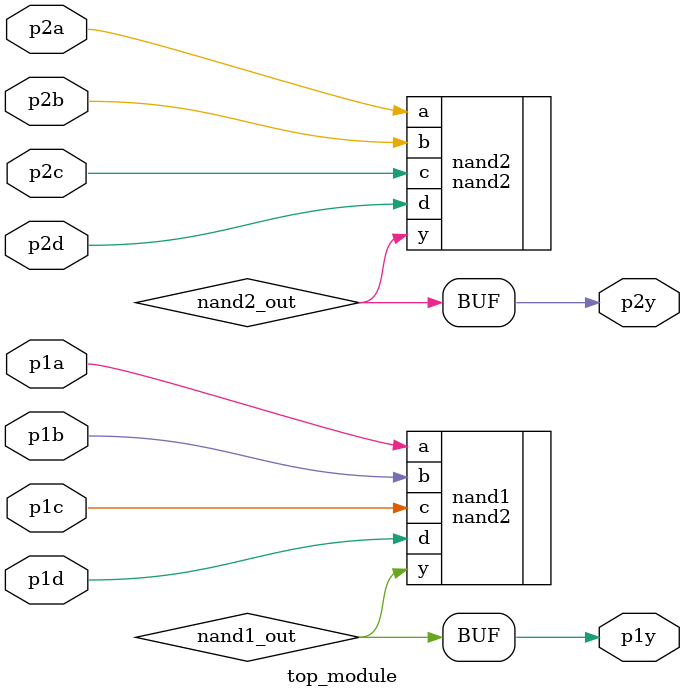
<source format=sv>
module top_module(
  input p1a,
  input p1b,
  input p1c,
  input p1d,
  output p1y,
  input p2a,
  input p2b,
  input p2c,
  input p2d,
  output p2y
);

  // Define internal signals
  wire nand1_out;
  wire nand2_out;

  // Connect the NAND gates
  nand2 #(4) nand1(
    .a(p1a),
    .b(p1b),
    .c(p1c),
    .d(p1d),
    .y(nand1_out)
  );

  nand2 #(4) nand2(
    .a(p2a),
    .b(p2b),
    .c(p2c),
    .d(p2d),
    .y(nand2_out)
  );

  // Assign outputs
  assign p1y = nand1_out;
  assign p2y = nand2_out;

endmodule

</source>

## PROBLEM STATEMENT
Repeat everything in the entries above word for word, excluding the images.

## SOLUTION BELOW
<source format=sv>
module top_module(
  input p1a,
  input p1b,
  input p1c,
  input p1d,
  output p1y,
  input p2a,
  input p2b,
  input p2c,
  input p2d,
  output p2y
);

  // Define internal signals
  wire nand1_out;
  wire nand2_out;

  // Connect the NAND gates
  nand2 #(4) nand1(
    .a(p1a),
    .b(p1b),
    .c(p1c),
    .d(p1d),
    .y(nand1_out)
  );

  nand2 #(4) nand2(
    .a(p2a),
    .b(p2b),
    .c(p2c),
    .d(p2d),
    .y(nand2_out)
  );

  // Assign outputs
  assign p1y = nand1_out;
  assign p2y = nand2_out;

endmodule

</source>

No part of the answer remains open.